His eyes held hers, his grip around her waist gentling, and he leaned down toward her. “Ruby, there is something indescribably beautiful about you that I can’t get enough of.”
A cascade of longing, fear and sweetness coalesced in her belly. She wanted to say something flip, a clever witticism to break the wonderful, terrible intensity she felt inside. Then his mouth covered hers and his kiss touched her deep inside, in the lonely darkness where no light could find its way. She felt transported to another place where love was stronger than loss.
“I have to find out the truth,” he whispered. “And I want you with me.”

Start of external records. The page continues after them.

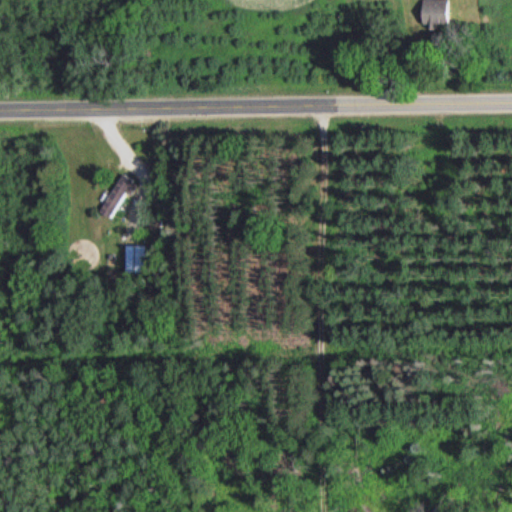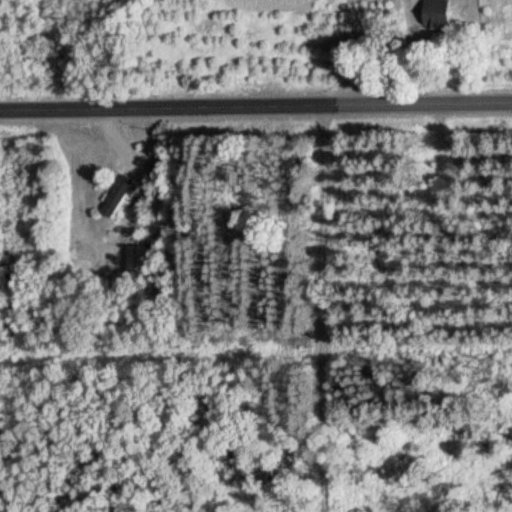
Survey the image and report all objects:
building: (435, 12)
road: (410, 52)
road: (256, 107)
building: (117, 196)
building: (141, 259)
road: (336, 309)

Though her knees wobbled from the aftermath of the kiss, she followed him as he took her hand and walked toward his truck. Breathing hard and trying to unmuddle the mess of tangled emotions inside, she almost plowed into him from behind when he stopped suddenly.
“What’s that?”
She followed his gaze to a scrap of paper tacked to the small announcement board where they posted pictures of the new hatchlings and informational flyers for people to take.